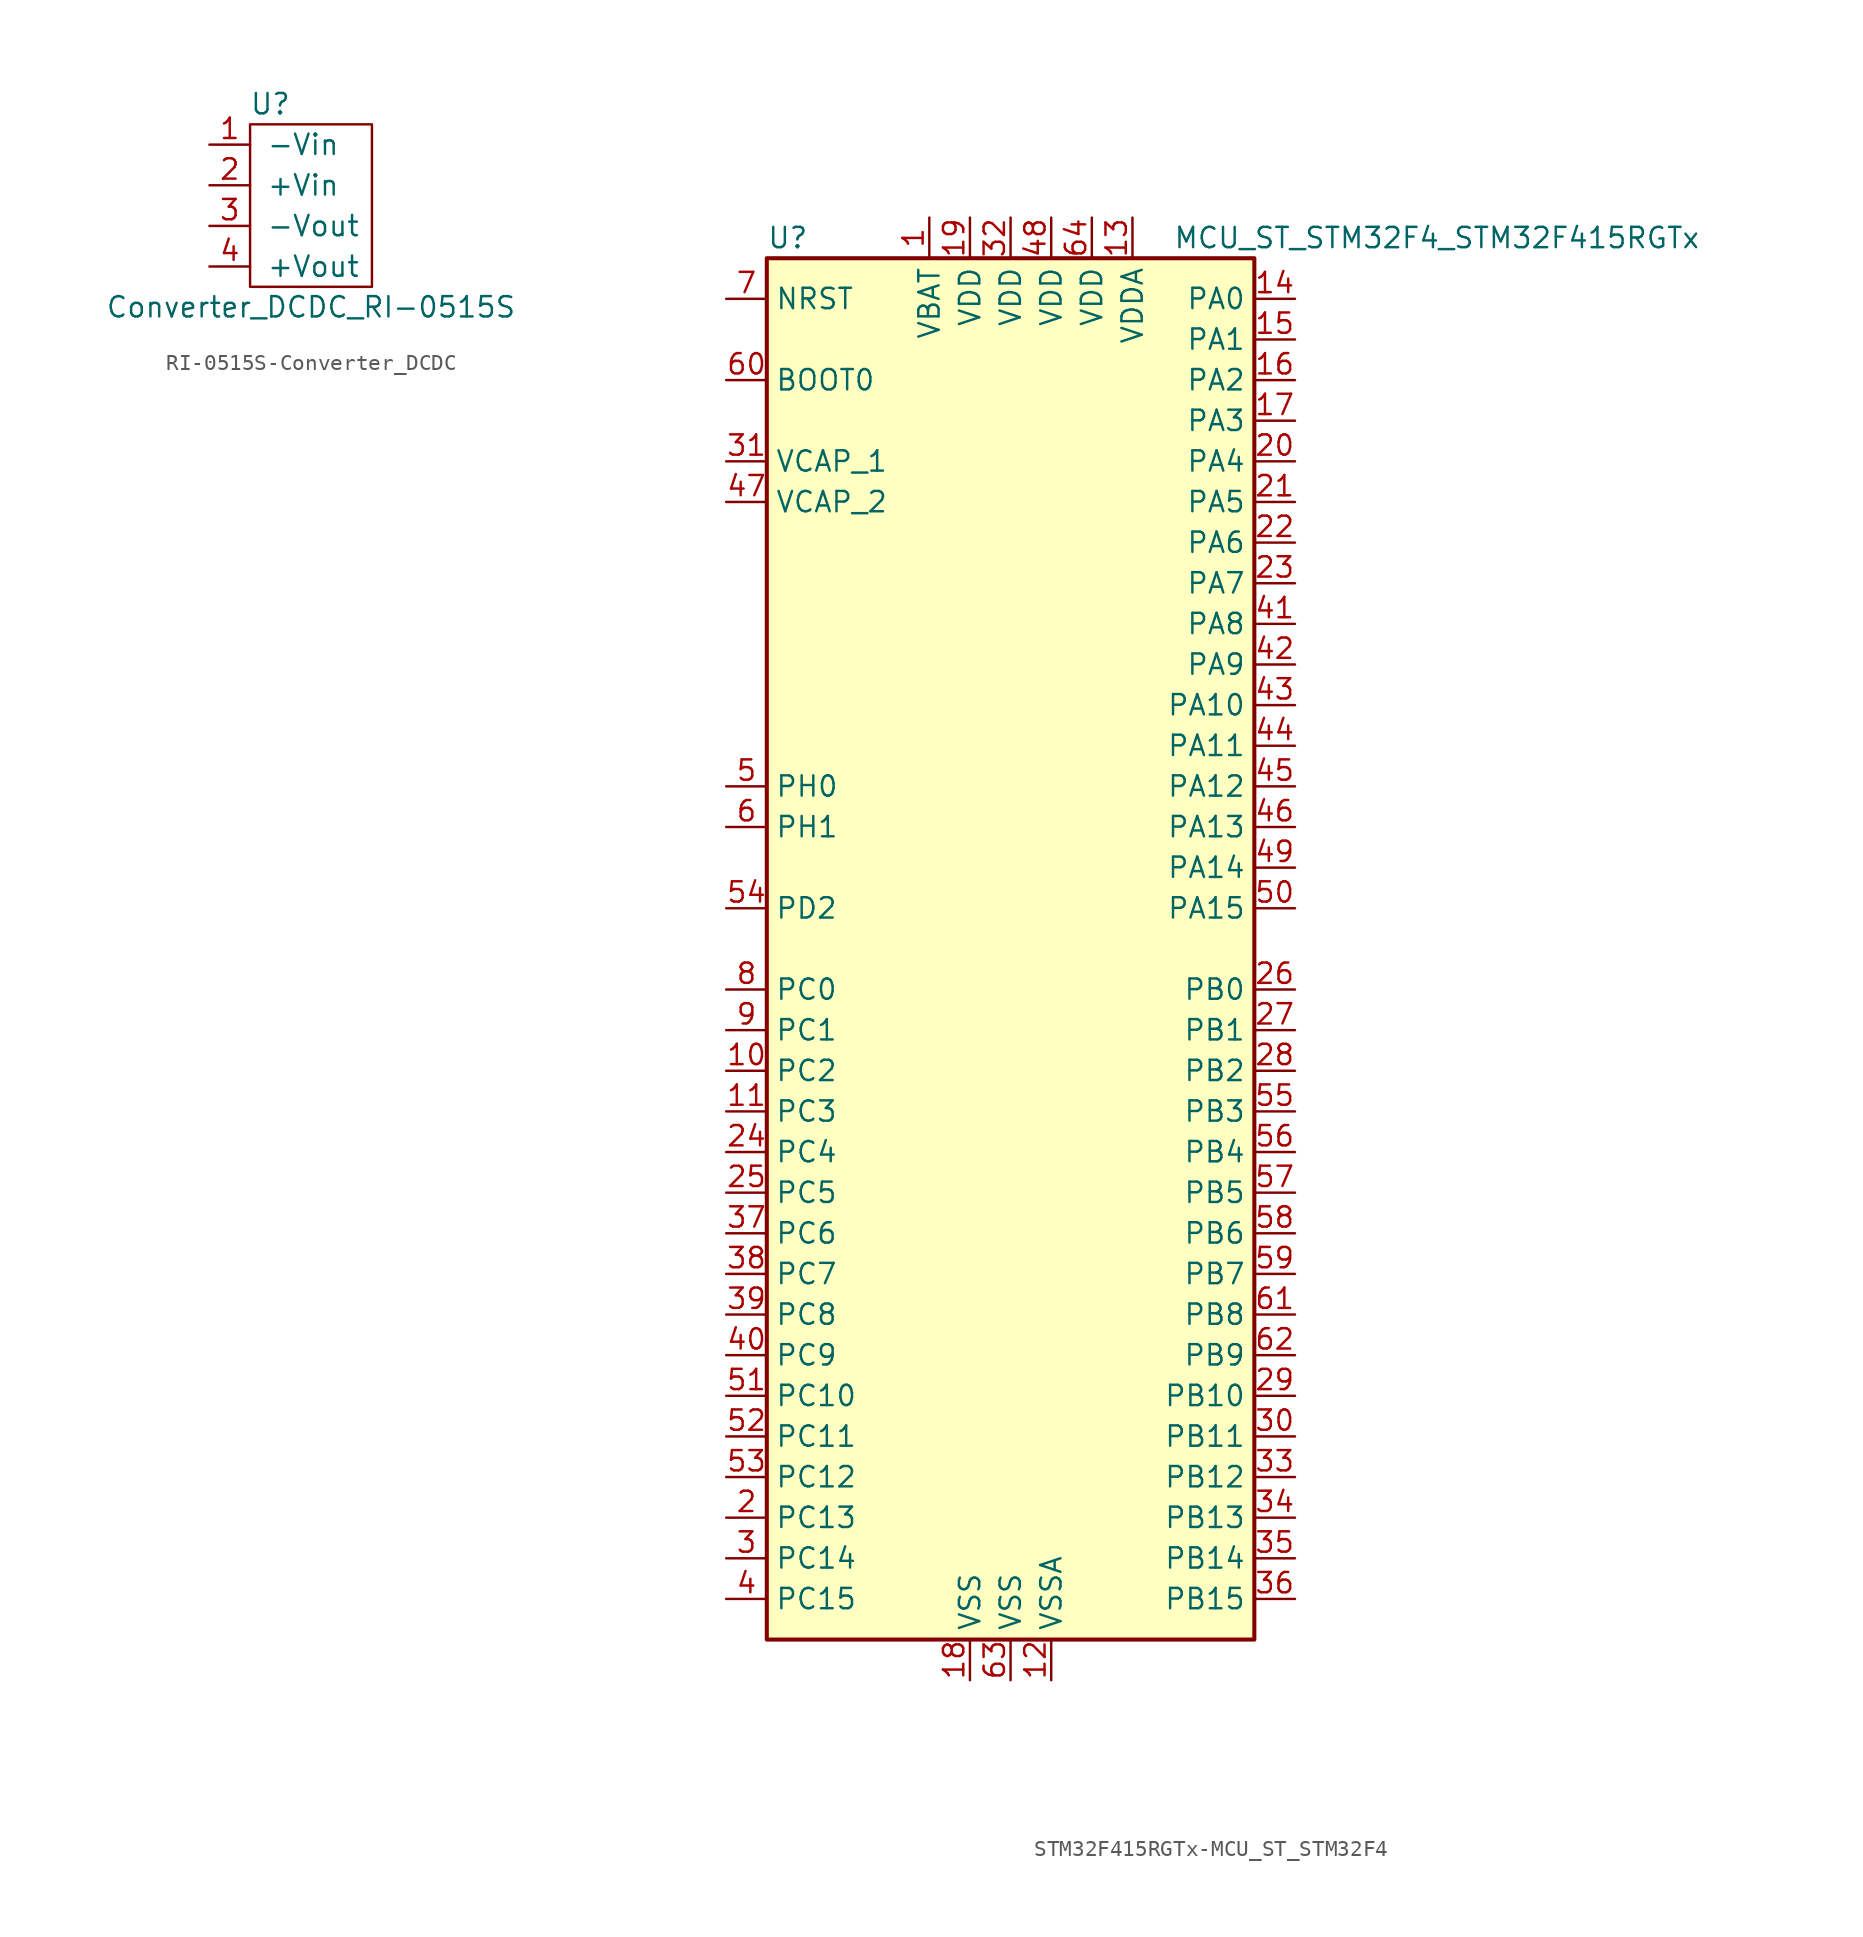
<source format=kicad_sym>
(kicad_symbol_lib
  (version 20220914)
  (generator kicad_symbol_editor)
  (symbol "RI-0515S-Converter_DCDC"
    (pin_names
      (offset 1.016))
    (property "Reference" "U"
      (at -1.27 15.24 0)
      (effects (font (size 1.27 1.27))))
    (property "Value" "Converter_DCDC_RI-0515S"
      (at 1.27 2.54 0)
      (effects (font (size 1.27 1.27))))
    (symbol "RI-0515S-Converter_DCDC_0_1"
      (rectangle (start 5.08 3.81) (end -2.54 13.97) (stroke (width 0) (type solid)) (fill (type none))))
    (symbol "RI-0515S-Converter_DCDC_1_1"
      (pin input line (at -5.08 12.7 0) (length 2.54) (name "-Vin" (effects (font (size 1.27 1.27)))) (number "1" (effects (font (size 1.27 1.27)))))
      (pin input line (at -5.08 10.16 0) (length 2.54) (name "+Vin" (effects (font (size 1.27 1.27)))) (number "2" (effects (font (size 1.27 1.27)))))
      (pin output line (at -5.08 7.62 0) (length 2.54) (name "-Vout" (effects (font (size 1.27 1.27)))) (number "3" (effects (font (size 1.27 1.27)))))
      (pin output line (at -5.08 5.08 0) (length 2.54) (name "+Vout" (effects (font (size 1.27 1.27)))) (number "4" (effects (font (size 1.27 1.27)))))))
  (symbol "STM32F415RGTx-MCU_ST_STM32F4"
    (property "Reference" "U"
      (at -15.24 44.45 0)
      (effects (font (size 1.27 1.27)) (justify left)))
    (property "Value" "MCU_ST_STM32F4_STM32F415RGTx"
      (at 10.16 44.45 0)
      (effects (font (size 1.27 1.27)) (justify left)))
    (symbol "STM32F415RGTx-MCU_ST_STM32F4_0_1"
      (rectangle (start -15.24 -43.18) (end 15.24 43.18) (stroke (width 0.254) (type solid)) (fill (type background))))
    (symbol "STM32F415RGTx-MCU_ST_STM32F4_1_1"
      (pin power_in line (at -5.08 45.72 270) (length 2.54) (name "VBAT" (effects (font (size 1.27 1.27)))) (number "1" (effects (font (size 1.27 1.27)))))
      (pin bidirectional line (at -17.78 -7.62 0) (length 2.54) (name "PC2" (effects (font (size 1.27 1.27)))) (number "10" (effects (font (size 1.27 1.27)))))
      (pin bidirectional line (at -17.78 -10.16 0) (length 2.54) (name "PC3" (effects (font (size 1.27 1.27)))) (number "11" (effects (font (size 1.27 1.27)))))
      (pin power_in line (at 2.54 -45.72 90) (length 2.54) (name "VSSA" (effects (font (size 1.27 1.27)))) (number "12" (effects (font (size 1.27 1.27)))))
      (pin power_in line (at 7.62 45.72 270) (length 2.54) (name "VDDA" (effects (font (size 1.27 1.27)))) (number "13" (effects (font (size 1.27 1.27)))))
      (pin bidirectional line (at 17.78 40.64 180) (length 2.54) (name "PA0" (effects (font (size 1.27 1.27)))) (number "14" (effects (font (size 1.27 1.27)))))
      (pin bidirectional line (at 17.78 38.1 180) (length 2.54) (name "PA1" (effects (font (size 1.27 1.27)))) (number "15" (effects (font (size 1.27 1.27)))))
      (pin bidirectional line (at 17.78 35.56 180) (length 2.54) (name "PA2" (effects (font (size 1.27 1.27)))) (number "16" (effects (font (size 1.27 1.27)))))
      (pin bidirectional line (at 17.78 33.02 180) (length 2.54) (name "PA3" (effects (font (size 1.27 1.27)))) (number "17" (effects (font (size 1.27 1.27)))))
      (pin power_in line (at -2.54 -45.72 90) (length 2.54) (name "VSS" (effects (font (size 1.27 1.27)))) (number "18" (effects (font (size 1.27 1.27)))))
      (pin power_in line (at -2.54 45.72 270) (length 2.54) (name "VDD" (effects (font (size 1.27 1.27)))) (number "19" (effects (font (size 1.27 1.27)))))
      (pin bidirectional line (at -17.78 -35.56 0) (length 2.54) (name "PC13" (effects (font (size 1.27 1.27)))) (number "2" (effects (font (size 1.27 1.27)))))
      (pin bidirectional line (at 17.78 30.48 180) (length 2.54) (name "PA4" (effects (font (size 1.27 1.27)))) (number "20" (effects (font (size 1.27 1.27)))))
      (pin bidirectional line (at 17.78 27.94 180) (length 2.54) (name "PA5" (effects (font (size 1.27 1.27)))) (number "21" (effects (font (size 1.27 1.27)))))
      (pin bidirectional line (at 17.78 25.4 180) (length 2.54) (name "PA6" (effects (font (size 1.27 1.27)))) (number "22" (effects (font (size 1.27 1.27)))))
      (pin bidirectional line (at 17.78 22.86 180) (length 2.54) (name "PA7" (effects (font (size 1.27 1.27)))) (number "23" (effects (font (size 1.27 1.27)))))
      (pin bidirectional line (at -17.78 -12.7 0) (length 2.54) (name "PC4" (effects (font (size 1.27 1.27)))) (number "24" (effects (font (size 1.27 1.27)))))
      (pin bidirectional line (at -17.78 -15.24 0) (length 2.54) (name "PC5" (effects (font (size 1.27 1.27)))) (number "25" (effects (font (size 1.27 1.27)))))
      (pin bidirectional line (at 17.78 -2.54 180) (length 2.54) (name "PB0" (effects (font (size 1.27 1.27)))) (number "26" (effects (font (size 1.27 1.27)))))
      (pin bidirectional line (at 17.78 -5.08 180) (length 2.54) (name "PB1" (effects (font (size 1.27 1.27)))) (number "27" (effects (font (size 1.27 1.27)))))
      (pin bidirectional line (at 17.78 -7.62 180) (length 2.54) (name "PB2" (effects (font (size 1.27 1.27)))) (number "28" (effects (font (size 1.27 1.27)))))
      (pin bidirectional line (at 17.78 -27.94 180) (length 2.54) (name "PB10" (effects (font (size 1.27 1.27)))) (number "29" (effects (font (size 1.27 1.27)))))
      (pin bidirectional line (at -17.78 -38.1 0) (length 2.54) (name "PC14" (effects (font (size 1.27 1.27)))) (number "3" (effects (font (size 1.27 1.27)))))
      (pin bidirectional line (at 17.78 -30.48 180) (length 2.54) (name "PB11" (effects (font (size 1.27 1.27)))) (number "30" (effects (font (size 1.27 1.27)))))
      (pin power_in line (at -17.78 30.48 0) (length 2.54) (name "VCAP_1" (effects (font (size 1.27 1.27)))) (number "31" (effects (font (size 1.27 1.27)))))
      (pin power_in line (at 0 45.72 270) (length 2.54) (name "VDD" (effects (font (size 1.27 1.27)))) (number "32" (effects (font (size 1.27 1.27)))))
      (pin bidirectional line (at 17.78 -33.02 180) (length 2.54) (name "PB12" (effects (font (size 1.27 1.27)))) (number "33" (effects (font (size 1.27 1.27)))))
      (pin bidirectional line (at 17.78 -35.56 180) (length 2.54) (name "PB13" (effects (font (size 1.27 1.27)))) (number "34" (effects (font (size 1.27 1.27)))))
      (pin bidirectional line (at 17.78 -38.1 180) (length 2.54) (name "PB14" (effects (font (size 1.27 1.27)))) (number "35" (effects (font (size 1.27 1.27)))))
      (pin bidirectional line (at 17.78 -40.64 180) (length 2.54) (name "PB15" (effects (font (size 1.27 1.27)))) (number "36" (effects (font (size 1.27 1.27)))))
      (pin bidirectional line (at -17.78 -17.78 0) (length 2.54) (name "PC6" (effects (font (size 1.27 1.27)))) (number "37" (effects (font (size 1.27 1.27)))))
      (pin bidirectional line (at -17.78 -20.32 0) (length 2.54) (name "PC7" (effects (font (size 1.27 1.27)))) (number "38" (effects (font (size 1.27 1.27)))))
      (pin bidirectional line (at -17.78 -22.86 0) (length 2.54) (name "PC8" (effects (font (size 1.27 1.27)))) (number "39" (effects (font (size 1.27 1.27)))))
      (pin bidirectional line (at -17.78 -40.64 0) (length 2.54) (name "PC15" (effects (font (size 1.27 1.27)))) (number "4" (effects (font (size 1.27 1.27)))))
      (pin bidirectional line (at -17.78 -25.4 0) (length 2.54) (name "PC9" (effects (font (size 1.27 1.27)))) (number "40" (effects (font (size 1.27 1.27)))))
      (pin bidirectional line (at 17.78 20.32 180) (length 2.54) (name "PA8" (effects (font (size 1.27 1.27)))) (number "41" (effects (font (size 1.27 1.27)))))
      (pin bidirectional line (at 17.78 17.78 180) (length 2.54) (name "PA9" (effects (font (size 1.27 1.27)))) (number "42" (effects (font (size 1.27 1.27)))))
      (pin bidirectional line (at 17.78 15.24 180) (length 2.54) (name "PA10" (effects (font (size 1.27 1.27)))) (number "43" (effects (font (size 1.27 1.27)))))
      (pin bidirectional line (at 17.78 12.7 180) (length 2.54) (name "PA11" (effects (font (size 1.27 1.27)))) (number "44" (effects (font (size 1.27 1.27)))))
      (pin bidirectional line (at 17.78 10.16 180) (length 2.54) (name "PA12" (effects (font (size 1.27 1.27)))) (number "45" (effects (font (size 1.27 1.27)))))
      (pin bidirectional line (at 17.78 7.62 180) (length 2.54) (name "PA13" (effects (font (size 1.27 1.27)))) (number "46" (effects (font (size 1.27 1.27)))))
      (pin power_in line (at -17.78 27.94 0) (length 2.54) (name "VCAP_2" (effects (font (size 1.27 1.27)))) (number "47" (effects (font (size 1.27 1.27)))))
      (pin power_in line (at 2.54 45.72 270) (length 2.54) (name "VDD" (effects (font (size 1.27 1.27)))) (number "48" (effects (font (size 1.27 1.27)))))
      (pin bidirectional line (at 17.78 5.08 180) (length 2.54) (name "PA14" (effects (font (size 1.27 1.27)))) (number "49" (effects (font (size 1.27 1.27)))))
      (pin input line (at -17.78 10.16 0) (length 2.54) (name "PH0" (effects (font (size 1.27 1.27)))) (number "5" (effects (font (size 1.27 1.27)))))
      (pin bidirectional line (at 17.78 2.54 180) (length 2.54) (name "PA15" (effects (font (size 1.27 1.27)))) (number "50" (effects (font (size 1.27 1.27)))))
      (pin bidirectional line (at -17.78 -27.94 0) (length 2.54) (name "PC10" (effects (font (size 1.27 1.27)))) (number "51" (effects (font (size 1.27 1.27)))))
      (pin bidirectional line (at -17.78 -30.48 0) (length 2.54) (name "PC11" (effects (font (size 1.27 1.27)))) (number "52" (effects (font (size 1.27 1.27)))))
      (pin bidirectional line (at -17.78 -33.02 0) (length 2.54) (name "PC12" (effects (font (size 1.27 1.27)))) (number "53" (effects (font (size 1.27 1.27)))))
      (pin bidirectional line (at -17.78 2.54 0) (length 2.54) (name "PD2" (effects (font (size 1.27 1.27)))) (number "54" (effects (font (size 1.27 1.27)))))
      (pin bidirectional line (at 17.78 -10.16 180) (length 2.54) (name "PB3" (effects (font (size 1.27 1.27)))) (number "55" (effects (font (size 1.27 1.27)))))
      (pin bidirectional line (at 17.78 -12.7 180) (length 2.54) (name "PB4" (effects (font (size 1.27 1.27)))) (number "56" (effects (font (size 1.27 1.27)))))
      (pin bidirectional line (at 17.78 -15.24 180) (length 2.54) (name "PB5" (effects (font (size 1.27 1.27)))) (number "57" (effects (font (size 1.27 1.27)))))
      (pin bidirectional line (at 17.78 -17.78 180) (length 2.54) (name "PB6" (effects (font (size 1.27 1.27)))) (number "58" (effects (font (size 1.27 1.27)))))
      (pin bidirectional line (at 17.78 -20.32 180) (length 2.54) (name "PB7" (effects (font (size 1.27 1.27)))) (number "59" (effects (font (size 1.27 1.27)))))
      (pin input line (at -17.78 7.62 0) (length 2.54) (name "PH1" (effects (font (size 1.27 1.27)))) (number "6" (effects (font (size 1.27 1.27)))))
      (pin input line (at -17.78 35.56 0) (length 2.54) (name "BOOT0" (effects (font (size 1.27 1.27)))) (number "60" (effects (font (size 1.27 1.27)))))
      (pin bidirectional line (at 17.78 -22.86 180) (length 2.54) (name "PB8" (effects (font (size 1.27 1.27)))) (number "61" (effects (font (size 1.27 1.27)))))
      (pin bidirectional line (at 17.78 -25.4 180) (length 2.54) (name "PB9" (effects (font (size 1.27 1.27)))) (number "62" (effects (font (size 1.27 1.27)))))
      (pin power_in line (at 0 -45.72 90) (length 2.54) (name "VSS" (effects (font (size 1.27 1.27)))) (number "63" (effects (font (size 1.27 1.27)))))
      (pin power_in line (at 5.08 45.72 270) (length 2.54) (name "VDD" (effects (font (size 1.27 1.27)))) (number "64" (effects (font (size 1.27 1.27)))))
      (pin input line (at -17.78 40.64 0) (length 2.54) (name "NRST" (effects (font (size 1.27 1.27)))) (number "7" (effects (font (size 1.27 1.27)))))
      (pin bidirectional line (at -17.78 -2.54 0) (length 2.54) (name "PC0" (effects (font (size 1.27 1.27)))) (number "8" (effects (font (size 1.27 1.27)))))
      (pin bidirectional line (at -17.78 -5.08 0) (length 2.54) (name "PC1" (effects (font (size 1.27 1.27)))) (number "9" (effects (font (size 1.27 1.27))))))))
</source>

-- Exercise goal --
Nothing but the lines from the first line of the listing above to the line containing "(pin input line (at -5.08 10.16" should appear in the answer, each one exact and with no pictures.

-- Response to the task --
<source format=kicad_sym>
(kicad_symbol_lib
  (version 20220914)
  (generator kicad_symbol_editor)
  (symbol "RI-0515S-Converter_DCDC"
    (pin_names
      (offset 1.016))
    (property "Reference" "U"
      (at -1.27 15.24 0)
      (effects (font (size 1.27 1.27))))
    (property "Value" "Converter_DCDC_RI-0515S"
      (at 1.27 2.54 0)
      (effects (font (size 1.27 1.27))))
    (symbol "RI-0515S-Converter_DCDC_0_1"
      (rectangle (start 5.08 3.81) (end -2.54 13.97) (stroke (width 0) (type solid)) (fill (type none))))
    (symbol "RI-0515S-Converter_DCDC_1_1"
      (pin input line (at -5.08 12.7 0) (length 2.54) (name "-Vin" (effects (font (size 1.27 1.27)))) (number "1" (effects (font (size 1.27 1.27)))))
      (pin input line (at -5.08 10.16 0) (length 2.54) (name "+Vin" (effects (font (size 1.27 1.27)))) (number "2" (effects (font (size 1.27 1.27)))))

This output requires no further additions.